How do I write a MySQL query that will limit the results of an attachment or tables and also counts the number of elements in the attached table (s)?

advertisements

How would you write a MySQL query that will limit the results of a joined table (or sub select if that works better) and also counts the number of items in the joined table or tables?

For instance, let's say you had three tables: projects, tasks and comments, where a project has 0 or more tasks and a task has 0 or more comments.
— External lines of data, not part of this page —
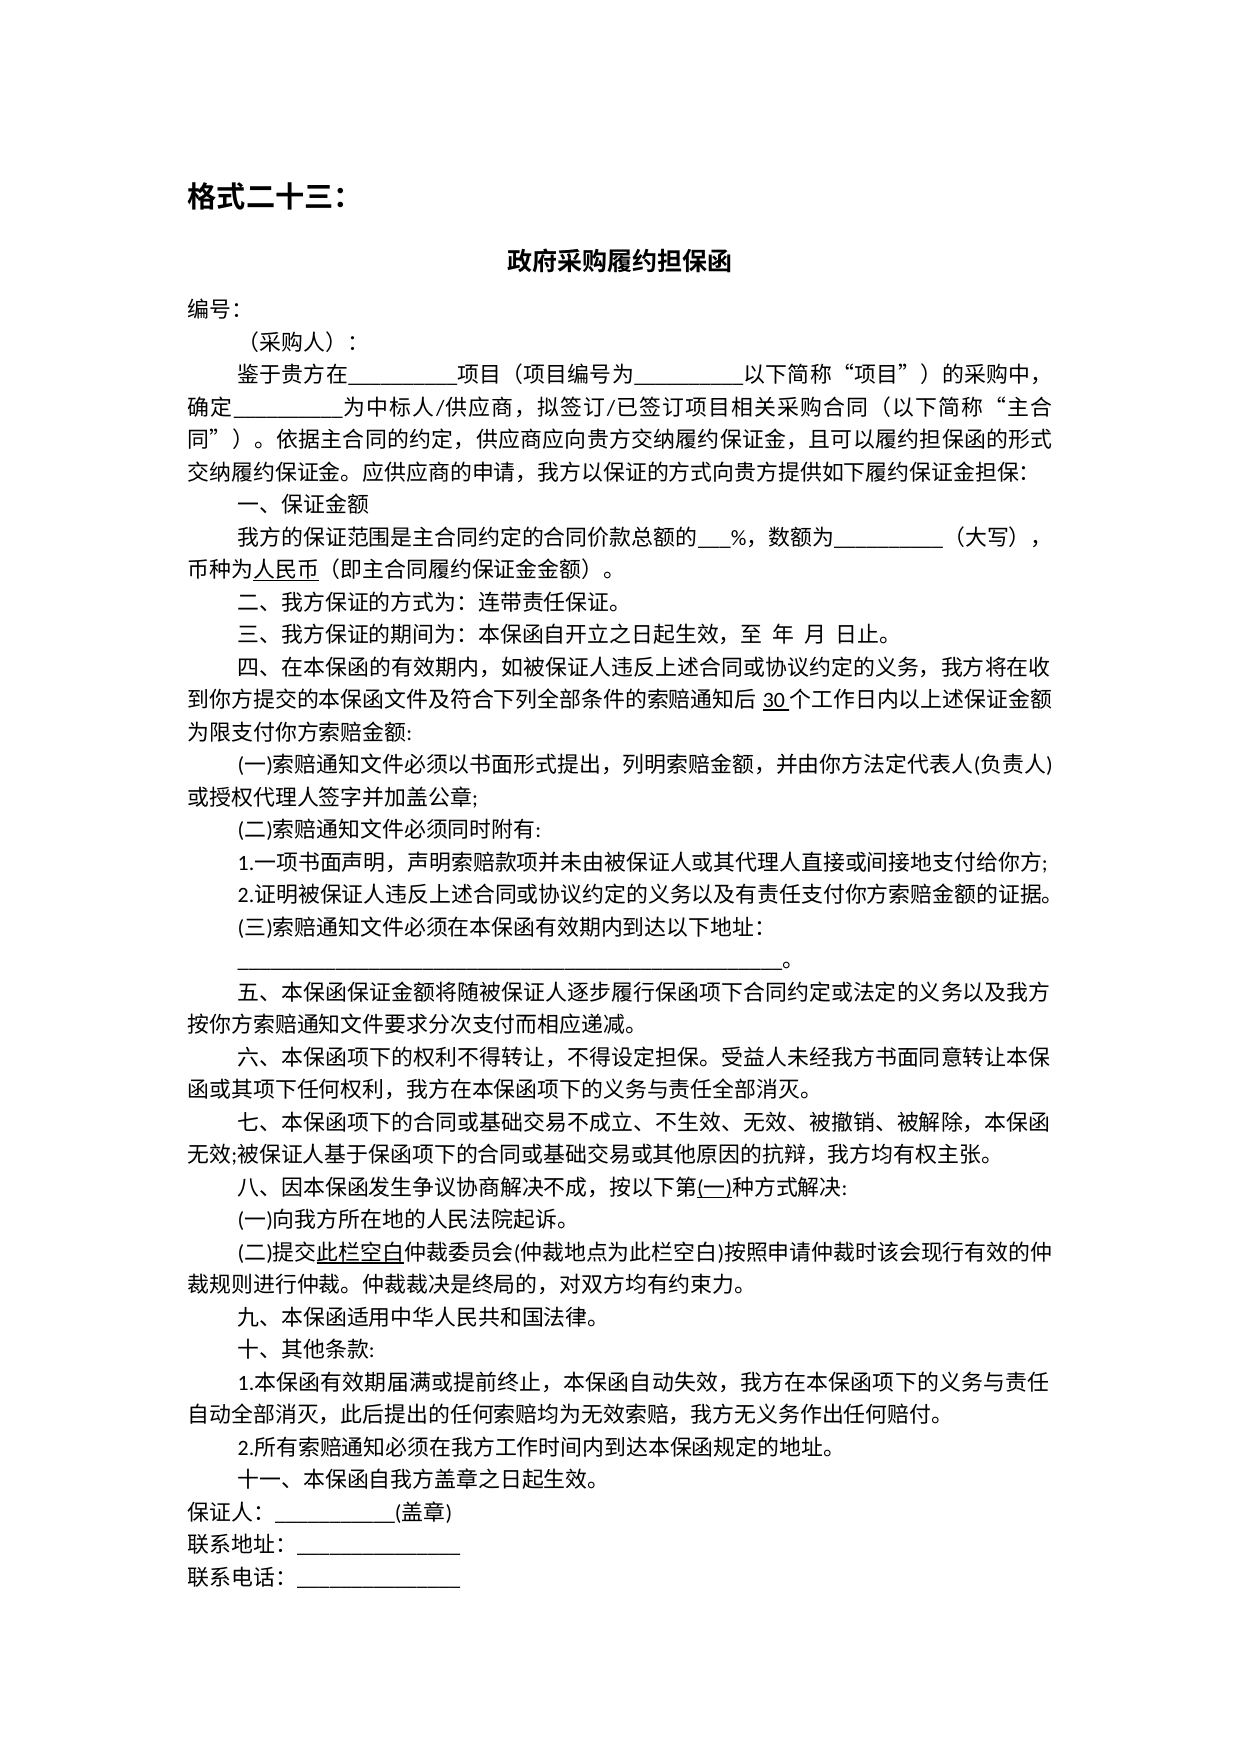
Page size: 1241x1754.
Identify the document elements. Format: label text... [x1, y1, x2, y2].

text 联系电话：_______________ [187, 1559, 1053, 1592]
text 政府采购履约担保函 [187, 227, 1053, 292]
text 1.本保函有效期届满或提前终止，本保函自动失效，我方在本保函项下的义务与责任自动全部消灭，此后提出的任何索赔均为无效索赔，我方无义务作出任何赔付。 [187, 1364, 1053, 1429]
text 2.所有索赔通知必须在我方工作时间内到达本保函规定的地址。 [187, 1429, 1053, 1462]
text 七、本保函项下的合同或基础交易不成立、不生效、无效、被撤销、被解除，本保函无效;被保证人基于保函项下的合同或基础交易或其他原因的抗辩，我方均有权主张。 [187, 1104, 1053, 1169]
text (三)索赔通知文件必须在本保函有效期内到达以下地址： [187, 909, 1053, 942]
text 1.一项书面声明，声明索赔款项并未由被保证人或其代理人直接或间接地支付给你方; [187, 844, 1053, 877]
text 2.证明被保证人违反上述合同或协议约定的义务以及有责任支付你方索赔金额的证据。 [187, 877, 1053, 909]
text 三、我方保证的期间为：本保函自开立之日起生效，至 年 月 日止。 [187, 617, 1053, 649]
text (一)索赔通知文件必须以书面形式提出，列明索赔金额，并由你方法定代表人(负责人)或授权代理人签字并加盖公章; [187, 747, 1053, 812]
text 十、其他条款: [187, 1332, 1053, 1364]
text 格式二十三： [187, 162, 1053, 227]
text 九、本保函适用中华人民共和国法律。 [187, 1299, 1053, 1332]
text （采购人）： [187, 324, 1053, 357]
text __________________________________________________。 [187, 942, 1053, 974]
text 十一、本保函自我方盖章之日起生效。 [187, 1462, 1053, 1494]
text 编号： [187, 292, 1053, 324]
text 保证人：___________(盖章) [187, 1494, 1053, 1527]
text 我方的保证范围是主合同约定的合同价款总额的___%，数额为__________（大写），币种为人民币（即主合同履约保证金金额）。 [187, 519, 1053, 584]
text 六、本保函项下的权利不得转让，不得设定担保。受益人未经我方书面同意转让本保函或其项下任何权利，我方在本保函项下的义务与责任全部消灭。 [187, 1039, 1053, 1104]
text 联系地址：_______________ [187, 1527, 1053, 1559]
text (二)提交此栏空白仲裁委员会(仲裁地点为此栏空白)按照申请仲裁时该会现行有效的仲裁规则进行仲裁。仲裁裁决是终局的，对双方均有约束力。 [187, 1234, 1053, 1299]
text 五、本保函保证金额将随被保证人逐步履行保函项下合同约定或法定的义务以及我方按你方索赔通知文件要求分次支付而相应递减。 [187, 974, 1053, 1039]
text (二)索赔通知文件必须同时附有: [187, 812, 1053, 844]
text 二、我方保证的方式为：连带责任保证。 [187, 584, 1053, 617]
text 鉴于贵方在__________项目（项目编号为__________以下简称“项目”）的采购中，确定__________为中标人/供应商，拟签订/已签订项目相关采购合同（以下简称“主合同”）。依据主合同的约定，供应商应向贵方交纳履约保证金，且可以履约担保函的形式交纳履约保证金。应供应商的申请，我方以保证的方式向贵方提供如下履约保证金担保： [187, 357, 1053, 487]
text 四、在本保函的有效期内，如被保证人违反上述合同或协议约定的义务，我方将在收到你方提交的本保函文件及符合下列全部条件的索赔通知后30个工作日内以上述保证金额为限支付你方索赔金额: [187, 649, 1053, 747]
text (一)向我方所在地的人民法院起诉。 [187, 1202, 1053, 1234]
text 八、因本保函发生争议协商解决不成，按以下第(一)种方式解决: [187, 1169, 1053, 1202]
text 一、保证金额 [187, 487, 1053, 519]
How would you limit the number of tasks returned per project to 3 and also return the total number of tasks per project and comments per task?
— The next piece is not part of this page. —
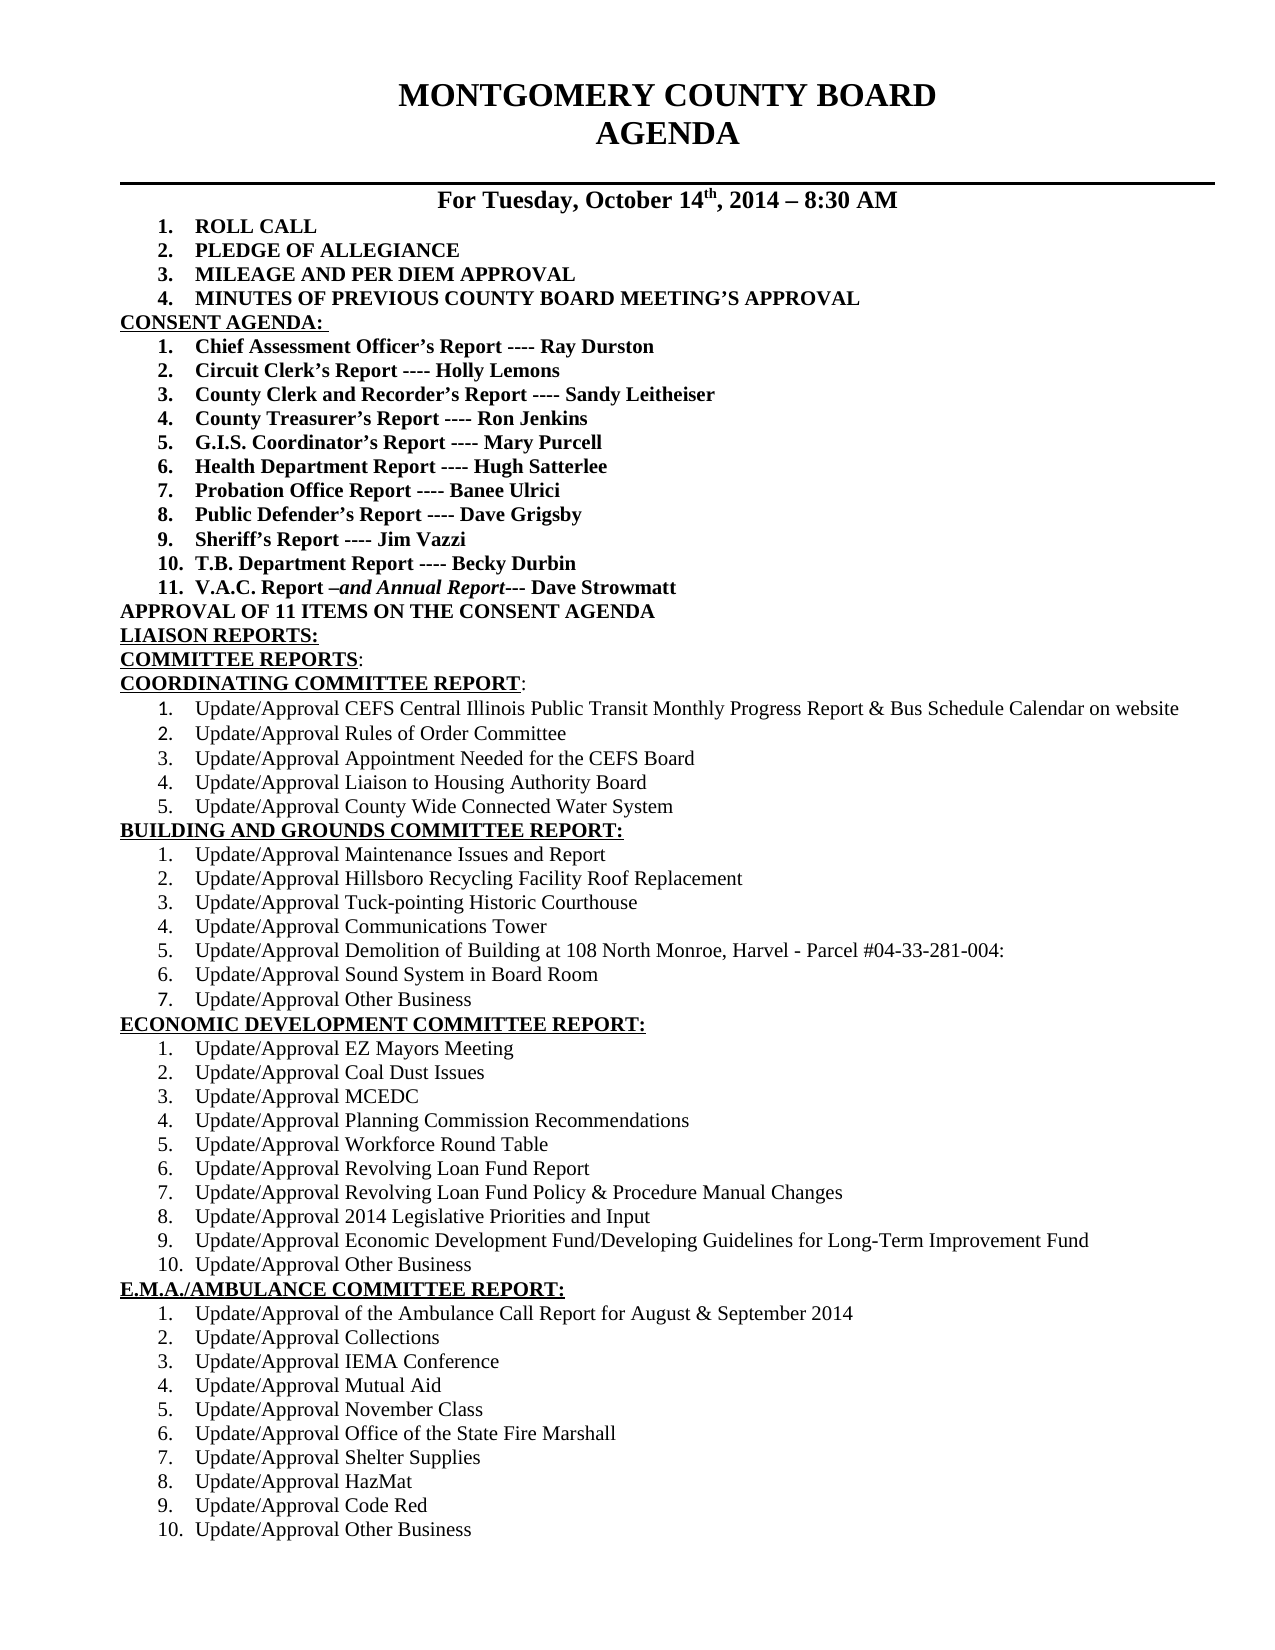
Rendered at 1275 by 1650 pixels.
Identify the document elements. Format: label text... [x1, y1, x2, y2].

Here's what I imagine the result set look like:

project_id, project_title, task_id, task_title, num_tasks, num_comments
------------------------------------------------------------------------
1, Project1, 1, Task1, 4, 3
1, Project1, 2, Task2, 4, 0
1, Project1, 3, Task3, 4, 9
2, Project2, 10, Task10, 20, 0
2, Project2, 11, Task11, 20, 0
2, Project2, 12, Task12, 20, 2
3, Project3, 20, Task20, 17, 5
3, Project3, 21, Task21, 17, 1
3, Project3, 22, Task22, 17, 2

Where 'Project1', 'Project2', etc just represent a project's title and 'Task1', 'Task2', etc represent a task's title.

Ultimately, (after parsing through the results of the query) I'd like to be able to display something like this:

 Project1 (4 tasks)
     Task1 (3 comments)
     Task2 (0 comments)
     Task3 (9 comments)
 Project2 (20 tasks)
     Task10 (0 comments)
     Task11 (0 comments)
     Task12 (2 comments)
 Project3 (17 tasks)
     Task20 (5 comments)
     Task21 (1 comments)
     Task22 (2 comments)

I'm guessing this has to be done with sub selects (which is fine), but I can't seem to figure out how to accomplish this with just using joins and I don't quite have a good enough handle on sub selects to do something like this.


Honestly, I'd do this in multiple queries, to avoid the correlated subqueries.

But here you go:

SELECT p.project_id, p.project_title,
    t1.task_id, t1.task_title,
    (SELECT COUNT(*) FROM tasks t
       WHERE t.project_id = p.project_id) AS num_tasks,
    COALESCE((SELECT COUNT(*) FROM comments c
       WHERE c.task_id = t1.task_id), 0) AS num_comments
FROM projects p
JOIN tasks t1 ON (p.project_id = t1.project_id)
LEFT OUTER JOIN tasks t2
  ON (p.project_id = t2.project_id AND t1.task_id > t2.task_id)
GROUP BY t1.task_id
HAVING COUNT(*) < 3;


Consider that correlated subqueries like those above (num_tasks and num_comments) must execute many times -- once for each row of t1.

You can get the results by running these queries separately and combining the results in your application code:

SELECT p.project_id, p.project_title,
    t1.task_id, t1.task_title
FROM projects p
JOIN tasks t1 ON (p.project_id = t1.project_id)
LEFT OUTER JOIN tasks t2
  ON (p.project_id = t2.project_id AND t1.task_id > t2.task_id)
GROUP BY t1.task_id
HAVING COUNT(*) < 3;

SELECT task_id, COUNT(*) AS num_comments
FROM comments
WHERE task_id IN (...list of task_id values from first query...)
GROUP BY task_id;

SELECT project_id, COUNT(*) AS num_tasks
FROM tasks
GROUP BY project_id;

Even running three separate queries like this might be faster overall than running the more complex query that gets all the results together. I say might because it depends on how much data we're talking about. To be sure, you'd have to test both solutions using your own database.


Re your followup question, I'd do this in a subquery:

SELECT p.project_id, p.project_title,
    t1.task_id, t1.task_title
FROM (SELECT * FROM projects ORDER BY last_updated DESC LIMIT 5) p
. . .

Note this is not a correlated subquery; the RDBMS only has to do the subquery once.

I used DESC because I assume you want the most recent projects.